As…
*Multiple friends who were former stay-at-home moms, accept positions that are 100% commission
*One woman, who has been a top sales person every year in her career, accepts a full-time position paying 40% less than her previous part-time position
*Another, who has undergrad and post-grad degrees, accepts a position that doesn’t require a college degree
*And countless friends with undergrad degrees, MBA’s, law degrees and other advanced degrees from top schools, give up the job hunt and turn to pursuing volunteer positions and interesting hobbies…
I thought it was worth it to revisit the column below, about the challenge the Motherhood Gap presents on resumes, which I wrote for The News & Observer. Many of the former stay at home moms I refer to above, didn’t step out of the marketplace for long, some as little as a few years.
Regardless, their step out of a career and into full-time motherhood didn’t go unnoticed by employers. Each were rewarded with much lower tier opportunities and far less money – if she even got a job.
As one writer, whose name I would love to credit, said about women failing to find work after staying at home with their children, “The punishment doesn’t seem to fit the crime.”
It appears there isn’t much difference between a stay-at-home mom trying to reenter the work force and someone who is newly released from prison. Both have challenges even getting an interview. Both, if offered a job, will be working at a much lower pay scale and title.
And yet, over and over again, throughout this entire weekend, we will all hear how important the role of Mother is. If she is so important, why can’t she get a job?
This isn’t a problem perpetuated only by men. Women too are in positions to hire. A director of a preschool I know had an open position. It was for a “floater.” The person would go from room to room, supporting the teachers and helping where necessary. I told her I was going to tell a friend about the job.
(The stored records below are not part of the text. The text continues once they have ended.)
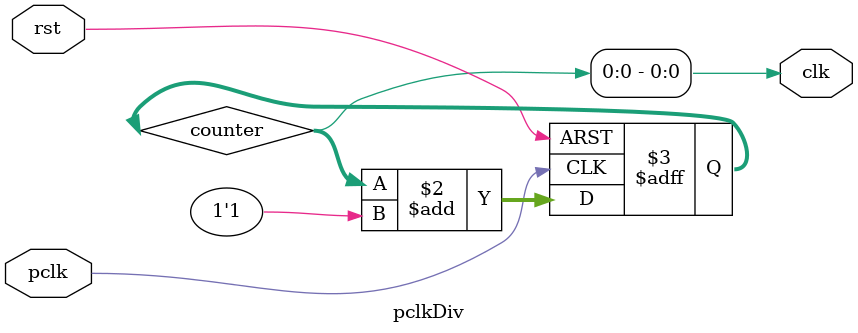
<source format=v>
`timescale 1ns / 1ps

module pclkDiv(
    input pclk,
    input rst,
    output clk
    );
    reg [3:0]counter;
    always @ (posedge pclk or posedge rst)begin
        if(rst)begin 
            counter<=0;
        end
        else begin
            counter<=counter+1'b1;
        end
    end
    assign clk=counter[0];
endmodule

</source>
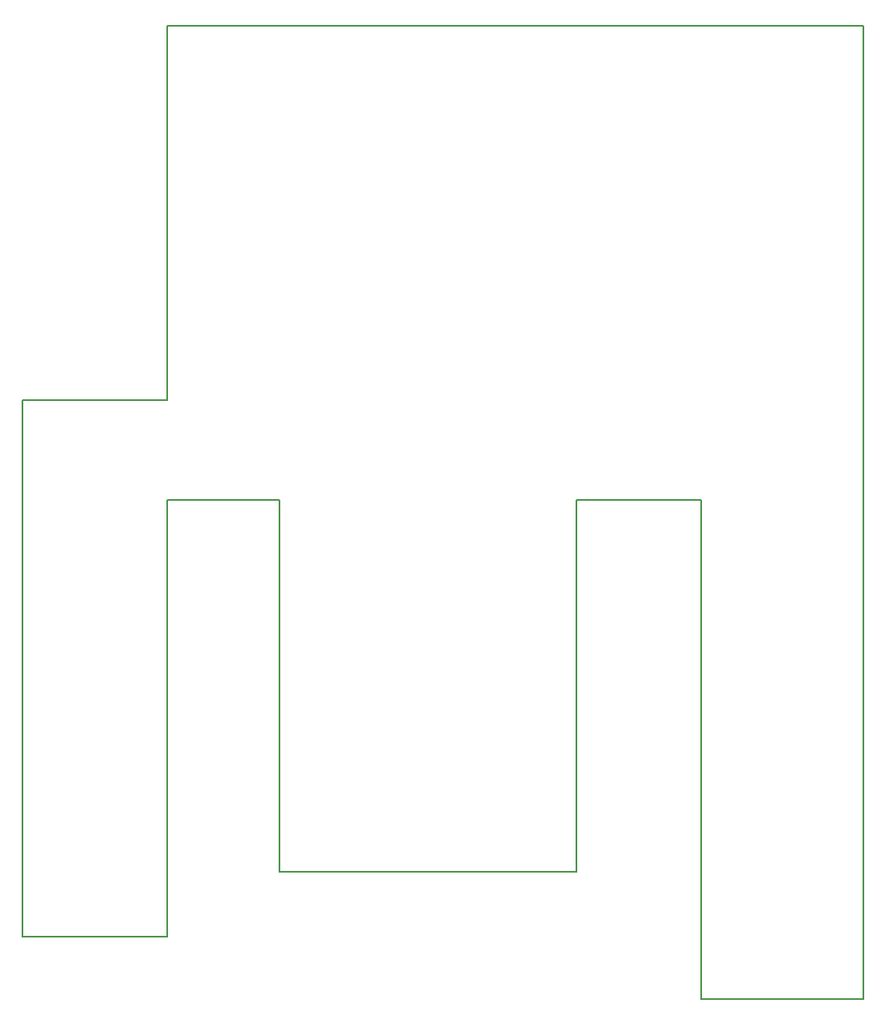
<source format=gm1>
G04 #@! TF.GenerationSoftware,KiCad,Pcbnew,5.0.2+dfsg1-1~bpo9+1*
G04 #@! TF.CreationDate,2019-06-29T23:35:38+02:00*
G04 #@! TF.ProjectId,PCB_I2C,5043425f-4932-4432-9e6b-696361645f70,rev?*
G04 #@! TF.SameCoordinates,Original*
G04 #@! TF.FileFunction,Profile,NP*
%FSLAX46Y46*%
G04 Gerber Fmt 4.6, Leading zero omitted, Abs format (unit mm)*
G04 Created by KiCad (PCBNEW 5.0.2+dfsg1-1~bpo9+1) date sam. 29 juin 2019 23:35:38 CEST*
%MOMM*%
%LPD*%
G01*
G04 APERTURE LIST*
%ADD10C,0.200000*%
%ADD11C,0.150000*%
G04 APERTURE END LIST*
D10*
X149860000Y-135636000D02*
X149860000Y-97790000D01*
X162560000Y-97790000D02*
X162560000Y-148590000D01*
X162560000Y-97790000D02*
X149860000Y-97790000D01*
D11*
X108204000Y-49530000D02*
X108204000Y-70866000D01*
X144272000Y-49530000D02*
X108204000Y-49530000D01*
D10*
X93472000Y-142240000D02*
X93472000Y-141986000D01*
X108204000Y-142240000D02*
X93472000Y-142240000D01*
X108204000Y-97790000D02*
X108204000Y-142240000D01*
X119634000Y-97790000D02*
X108204000Y-97790000D01*
X119634000Y-135636000D02*
X119634000Y-97790000D01*
X149860000Y-135636000D02*
X119634000Y-135636000D01*
X108204000Y-87630000D02*
X108204000Y-70866000D01*
X93472000Y-87630000D02*
X108204000Y-87630000D01*
X93472000Y-141986000D02*
X93472000Y-87630000D01*
D11*
X179070000Y-49530000D02*
X144272000Y-49530000D01*
D10*
X179070000Y-148590000D02*
X162560000Y-148590000D01*
X179070000Y-49530000D02*
X179070000Y-148590000D01*
M02*

</source>
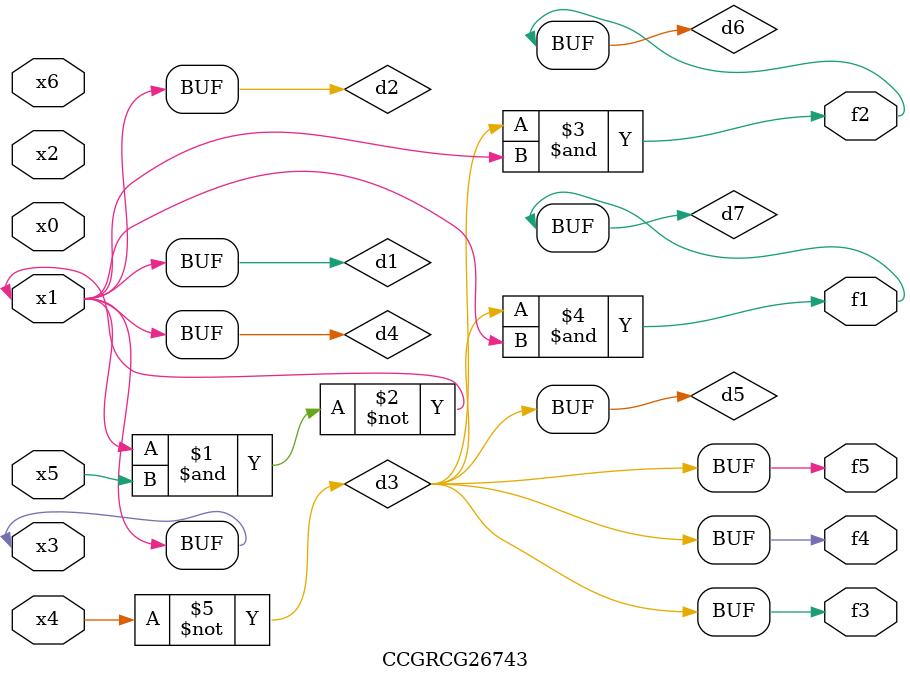
<source format=v>
module CCGRCG26743(
	input x0, x1, x2, x3, x4, x5, x6,
	output f1, f2, f3, f4, f5
);

	wire d1, d2, d3, d4, d5, d6, d7;

	buf (d1, x1, x3);
	nand (d2, x1, x5);
	not (d3, x4);
	buf (d4, d1, d2);
	buf (d5, d3);
	and (d6, d3, d4);
	and (d7, d3, d4);
	assign f1 = d7;
	assign f2 = d6;
	assign f3 = d5;
	assign f4 = d5;
	assign f5 = d5;
endmodule

</source>
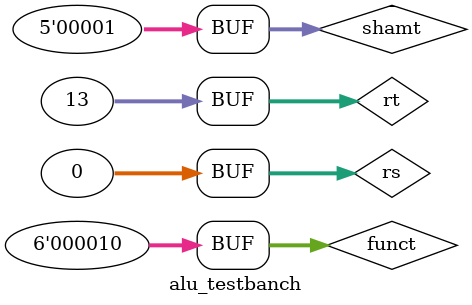
<source format=v>
module alu_testbanch;

// input and output test signals
reg [31:0] rs, rt; 
reg [4:0] shamt;
reg [5:0] funct;

wire [31:0] rd;

// creating the instance of the module we want to test
alu alu(rs, rt, shamt, funct, rd);

initial
begin
rs = 32'b00000000000000000000000000000000;
rt = 32'b00000000000000000000000000000001;
funct = 6'b100000; //add
#5; // pause (5 units of delay)
rs = 32'b00000000000000000000000000000111;
rt = 32'b00000000000000000000000000000011;
funct = 6'b100010; //subtract
#5;
rt = 32'b00000000000000000000000000001000;
shamt = 5'b00010; // shift amount
funct = 6'b000010; //shift right logical
#5
rs = 32'b00000000000000000000000000001011;
rt = 32'b00000000000000000000000000000001;
funct = 6'b100000; //add
#5
rs = 32'b00000000000000000000000000000000;
rt = 32'b00000000000000000000000000000001;
funct = 6'b100010; //subtract
#5;
rt = 32'b00000000000000000000000000001101;
shamt = 5'b00001; // shift amount
funct = 6'b000010; //shift right logical
end

// print signal values on every change
initial
$monitor("rs = %b rt = %b shamt = %b funct = %b rd = %b", rs, rt, shamt, funct, rd);

initial
$dumpvars;

endmodule
</source>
The friend was a former stay-at-home mom who wanted to return to work. This director explained that she doesn’t like to hire former stay at home moms. She felt they couldn’t get used to full-time work.
This friend eventually did get a job as a teacher’s assistant. The school has loved having her, and she has adjusted quite well and really enjoys working with the kids.
It’s fine if we don’t value the role of mother, and it’s a career killer, but can we have the integrity to stop espousing the message of mothers being so valuable? If we look at the marketplace, and we take away all the Hallmark card platitudes, we see moms are pretty much as valuable as ex-con’s, and there is something deeply sad about that.
News & Observer 2017
We get together, and we always have the same talk. Do we give in and apply at the mall for a job, or do we keep trying to establish ourselves in a career? This is our dilemma. We are the now empty nester moms who came of age after the Women’s Movement, when women were told we could be anything and major in anything. We were no longer relegated to the roles of secretary, nurse, social worker or teacher. We got MBA’s and law degrees and had jobs formerly reserved for men.
We were granted access into offices and careers that were beyond the imagination of most of the women who preceded us. What the workplace didn’t adapt for, didn’t acknowledge or chose to ignore, was the fact that women continue to remain the only portals by which little human beings entered the earth. Once we became mothers, there was no offer to go part-time, job share or have a flexible schedule.
While we were told we could be anything, we were forced to choose, motherhood or career. There was no opportunity for both.
When our husbands were offered promotions that required a move, we went with them. We gave up our careers and stayed home with the children, allowing our spouses the freedom to travel for work, while we maintained the carpools, doctor appointments and daily calendar of children’s activities.
So, now retired of our roles as full-time mothers, we are rendered useless to the world. What we find most remarkable, is that staying home with our children has stripped us of our degrees. When we are offered a chance to interview, it is for a job a recent college graduate wouldn’t entertain. We can be receptionists, store clerks or baristas.
Who knew that as we were working to increase our children’s value in the world by driving them to tutors, sports, teaching them manners and helping them study for tests, we were at the same time, decreasing our own value in the marketplace?
We have all heard about the concept of returnships, a term trademarked by Goldman Sachs, where they offer former homemakers a chance to learn skills in their offices, but they offer no jobs. Alas, in this hub of innovation and technology in which we live, no such opportunities exist.
Had we stayed in the towns and cities where we worked, we could call upon our old network, those who could vouch for our work ethic, our talents and abilities, but we have moved. To anyone here, we are the PTA moms, the room mothers and the ladies who ran the book fair.
Our husbands insist that if we got before someone who could recognize talent, we would easily get jobs. The problem is, your resume has to beat an algorithm to get an interview. A ten, fifteen or even twenty-year gap in employment will never get past those pesky algorithms. It is hard to not feel we are being punished for our choice to stay at home with our children.
It is shocking that given all the talk about the rising cost of healthcare, some smart company hasn’t tapped into this tremendous talent of stay at home moms who would appreciate the opportunity to work part-time and forgo having benefits.
There is a vast pool of talent, anxious to use their minds, work towards goals and spend the day with adults. They would probably be the happiest employees in any office. You’ll never know them though, because they chose the most important job in the world, or at least that is what they are told every second Sunday in May. They didn’t know that in taking it, this most important job would leave them unemployable.